HOW TO COMPLETE THIS TASK: Word for word, transcribe the data below from the line with "situations (N) |" to the line with "humiliation (N) |", keeping both of those lines.

Stored data

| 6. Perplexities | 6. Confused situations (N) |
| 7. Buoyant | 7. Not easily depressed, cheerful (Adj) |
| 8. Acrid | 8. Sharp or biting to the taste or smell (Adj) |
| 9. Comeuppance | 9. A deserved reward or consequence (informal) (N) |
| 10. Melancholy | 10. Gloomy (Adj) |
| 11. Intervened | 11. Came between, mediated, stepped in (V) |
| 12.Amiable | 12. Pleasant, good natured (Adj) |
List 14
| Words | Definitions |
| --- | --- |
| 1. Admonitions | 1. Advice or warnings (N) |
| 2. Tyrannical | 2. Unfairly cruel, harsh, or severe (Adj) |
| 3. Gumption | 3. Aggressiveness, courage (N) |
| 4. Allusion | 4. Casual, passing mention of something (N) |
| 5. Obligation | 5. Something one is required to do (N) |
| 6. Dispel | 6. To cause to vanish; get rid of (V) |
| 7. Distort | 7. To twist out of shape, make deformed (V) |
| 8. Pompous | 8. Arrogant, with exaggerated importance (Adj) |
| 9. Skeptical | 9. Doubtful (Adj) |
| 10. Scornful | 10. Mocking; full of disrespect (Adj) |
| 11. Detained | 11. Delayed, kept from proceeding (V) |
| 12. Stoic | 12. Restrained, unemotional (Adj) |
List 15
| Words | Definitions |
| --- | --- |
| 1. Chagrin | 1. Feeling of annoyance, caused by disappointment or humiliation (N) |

--

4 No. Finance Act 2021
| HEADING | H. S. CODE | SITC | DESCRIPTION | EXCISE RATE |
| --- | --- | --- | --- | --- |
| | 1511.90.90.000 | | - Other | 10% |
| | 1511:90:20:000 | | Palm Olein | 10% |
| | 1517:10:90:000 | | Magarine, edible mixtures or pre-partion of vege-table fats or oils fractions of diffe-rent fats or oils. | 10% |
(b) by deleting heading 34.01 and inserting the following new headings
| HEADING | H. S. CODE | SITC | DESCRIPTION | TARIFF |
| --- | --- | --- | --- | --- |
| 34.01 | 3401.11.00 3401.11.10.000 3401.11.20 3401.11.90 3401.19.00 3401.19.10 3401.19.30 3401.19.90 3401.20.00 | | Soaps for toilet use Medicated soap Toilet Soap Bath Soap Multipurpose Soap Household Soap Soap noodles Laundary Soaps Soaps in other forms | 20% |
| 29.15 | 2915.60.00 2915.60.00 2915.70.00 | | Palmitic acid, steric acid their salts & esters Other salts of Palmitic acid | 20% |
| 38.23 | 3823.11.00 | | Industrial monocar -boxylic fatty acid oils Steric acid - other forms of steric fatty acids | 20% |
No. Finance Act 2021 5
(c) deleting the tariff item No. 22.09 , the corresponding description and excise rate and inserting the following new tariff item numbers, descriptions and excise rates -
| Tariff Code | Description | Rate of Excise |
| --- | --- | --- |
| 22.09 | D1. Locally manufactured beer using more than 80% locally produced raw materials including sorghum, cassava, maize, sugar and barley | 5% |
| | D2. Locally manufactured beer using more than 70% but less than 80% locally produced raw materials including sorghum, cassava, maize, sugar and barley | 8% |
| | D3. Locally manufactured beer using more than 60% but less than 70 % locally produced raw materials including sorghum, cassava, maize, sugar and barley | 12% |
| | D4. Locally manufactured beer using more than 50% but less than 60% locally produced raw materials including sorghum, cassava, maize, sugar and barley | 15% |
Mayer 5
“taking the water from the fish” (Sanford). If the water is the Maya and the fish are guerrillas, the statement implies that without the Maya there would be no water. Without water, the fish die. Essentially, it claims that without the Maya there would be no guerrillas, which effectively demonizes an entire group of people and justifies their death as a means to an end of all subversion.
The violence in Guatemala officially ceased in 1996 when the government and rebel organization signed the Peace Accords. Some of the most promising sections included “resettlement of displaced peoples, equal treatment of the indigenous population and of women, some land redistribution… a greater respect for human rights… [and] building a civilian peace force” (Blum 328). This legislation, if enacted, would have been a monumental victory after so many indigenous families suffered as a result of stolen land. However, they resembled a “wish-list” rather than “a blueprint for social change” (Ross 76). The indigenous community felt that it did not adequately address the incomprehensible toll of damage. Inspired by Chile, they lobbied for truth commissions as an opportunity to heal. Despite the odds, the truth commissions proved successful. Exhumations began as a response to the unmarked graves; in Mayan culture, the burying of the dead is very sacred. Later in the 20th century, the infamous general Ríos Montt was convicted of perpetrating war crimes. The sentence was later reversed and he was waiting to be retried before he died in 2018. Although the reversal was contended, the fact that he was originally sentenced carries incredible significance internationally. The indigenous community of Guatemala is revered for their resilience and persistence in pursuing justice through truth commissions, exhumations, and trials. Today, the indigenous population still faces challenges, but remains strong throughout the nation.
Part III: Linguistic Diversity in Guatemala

...

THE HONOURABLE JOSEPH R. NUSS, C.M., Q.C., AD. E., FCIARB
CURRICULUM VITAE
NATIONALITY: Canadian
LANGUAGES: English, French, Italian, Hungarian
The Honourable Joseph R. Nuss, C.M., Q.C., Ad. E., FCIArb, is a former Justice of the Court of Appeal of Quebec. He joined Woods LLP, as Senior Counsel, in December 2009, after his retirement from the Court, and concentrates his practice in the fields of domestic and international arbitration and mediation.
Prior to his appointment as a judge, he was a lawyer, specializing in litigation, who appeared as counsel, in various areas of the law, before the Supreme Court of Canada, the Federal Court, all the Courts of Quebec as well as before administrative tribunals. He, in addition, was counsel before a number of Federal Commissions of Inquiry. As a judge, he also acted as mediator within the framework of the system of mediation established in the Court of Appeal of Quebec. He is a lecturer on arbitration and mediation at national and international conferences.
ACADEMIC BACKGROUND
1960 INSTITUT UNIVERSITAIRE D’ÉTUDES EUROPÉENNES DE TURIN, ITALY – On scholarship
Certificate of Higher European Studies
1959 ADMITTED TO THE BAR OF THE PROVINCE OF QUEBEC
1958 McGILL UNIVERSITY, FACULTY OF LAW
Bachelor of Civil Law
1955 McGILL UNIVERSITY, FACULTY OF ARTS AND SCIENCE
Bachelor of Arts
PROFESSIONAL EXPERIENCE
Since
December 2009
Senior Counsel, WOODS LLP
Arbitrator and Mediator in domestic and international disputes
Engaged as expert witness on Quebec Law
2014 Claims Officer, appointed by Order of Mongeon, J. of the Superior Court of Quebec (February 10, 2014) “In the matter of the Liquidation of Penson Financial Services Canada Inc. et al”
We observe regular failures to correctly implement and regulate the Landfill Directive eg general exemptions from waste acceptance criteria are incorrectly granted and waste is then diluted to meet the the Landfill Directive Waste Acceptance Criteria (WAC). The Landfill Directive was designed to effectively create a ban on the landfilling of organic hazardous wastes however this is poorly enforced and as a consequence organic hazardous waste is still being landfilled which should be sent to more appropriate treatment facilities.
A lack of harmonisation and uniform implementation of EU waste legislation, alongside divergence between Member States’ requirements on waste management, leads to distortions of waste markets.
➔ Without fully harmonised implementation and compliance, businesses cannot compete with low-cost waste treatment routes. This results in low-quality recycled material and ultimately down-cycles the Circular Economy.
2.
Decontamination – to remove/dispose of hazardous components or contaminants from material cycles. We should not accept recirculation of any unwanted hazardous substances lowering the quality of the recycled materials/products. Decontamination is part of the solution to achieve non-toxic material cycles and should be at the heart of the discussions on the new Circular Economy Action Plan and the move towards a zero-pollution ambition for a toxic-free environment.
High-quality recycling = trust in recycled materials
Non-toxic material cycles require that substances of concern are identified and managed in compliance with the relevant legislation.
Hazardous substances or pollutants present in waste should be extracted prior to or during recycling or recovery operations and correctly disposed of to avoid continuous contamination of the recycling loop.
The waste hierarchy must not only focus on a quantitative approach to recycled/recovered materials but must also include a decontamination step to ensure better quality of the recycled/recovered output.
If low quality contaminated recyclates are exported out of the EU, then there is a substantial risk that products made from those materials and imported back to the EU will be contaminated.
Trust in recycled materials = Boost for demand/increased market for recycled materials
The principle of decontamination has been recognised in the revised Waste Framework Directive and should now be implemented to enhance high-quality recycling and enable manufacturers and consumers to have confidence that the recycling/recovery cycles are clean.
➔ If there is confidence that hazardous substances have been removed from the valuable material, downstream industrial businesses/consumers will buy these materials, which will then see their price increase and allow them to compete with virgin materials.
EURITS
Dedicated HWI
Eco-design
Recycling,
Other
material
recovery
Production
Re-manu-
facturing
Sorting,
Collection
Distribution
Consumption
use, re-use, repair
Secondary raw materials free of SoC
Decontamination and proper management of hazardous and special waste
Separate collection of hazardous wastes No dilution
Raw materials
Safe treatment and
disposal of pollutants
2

ANSWER FOR THE TASK:
| 6. Perplexities | 6. Confused situations (N) |
| 7. Buoyant | 7. Not easily depressed, cheerful (Adj) |
| 8. Acrid | 8. Sharp or biting to the taste or smell (Adj) |
| 9. Comeuppance | 9. A deserved reward or consequence (informal) (N) |
| 10. Melancholy | 10. Gloomy (Adj) |
| 11. Intervened | 11. Came between, mediated, stepped in (V) |
| 12.Amiable | 12. Pleasant, good natured (Adj) |
List 14
| Words | Definitions |
| --- | --- |
| 1. Admonitions | 1. Advice or warnings (N) |
| 2. Tyrannical | 2. Unfairly cruel, harsh, or severe (Adj) |
| 3. Gumption | 3. Aggressiveness, courage (N) |
| 4. Allusion | 4. Casual, passing mention of something (N) |
| 5. Obligation | 5. Something one is required to do (N) |
| 6. Dispel | 6. To cause to vanish; get rid of (V) |
| 7. Distort | 7. To twist out of shape, make deformed (V) |
| 8. Pompous | 8. Arrogant, with exaggerated importance (Adj) |
| 9. Skeptical | 9. Doubtful (Adj) |
| 10. Scornful | 10. Mocking; full of disrespect (Adj) |
| 11. Detained | 11. Delayed, kept from proceeding (V) |
| 12. Stoic | 12. Restrained, unemotional (Adj) |
List 15
| Words | Definitions |
| --- | --- |
| 1. Chagrin | 1. Feeling of annoyance, caused by disappointment or humiliation (N) |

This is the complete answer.